_INSTRUCTIONS FOR THE TASK_
Filter the entries, keeping every line with the string "camera".

_PROVIDED MATERIAL_
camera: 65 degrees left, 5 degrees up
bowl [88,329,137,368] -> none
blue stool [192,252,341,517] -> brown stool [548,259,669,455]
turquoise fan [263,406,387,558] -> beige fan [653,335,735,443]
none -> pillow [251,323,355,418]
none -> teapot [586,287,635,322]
* * *
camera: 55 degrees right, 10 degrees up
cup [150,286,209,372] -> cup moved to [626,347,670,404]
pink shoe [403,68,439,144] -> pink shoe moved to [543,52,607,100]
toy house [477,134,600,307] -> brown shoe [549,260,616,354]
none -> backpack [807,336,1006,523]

_ANSWER SPACE_
camera: 65 degrees left, 5 degrees up
camera: 55 degrees right, 10 degrees up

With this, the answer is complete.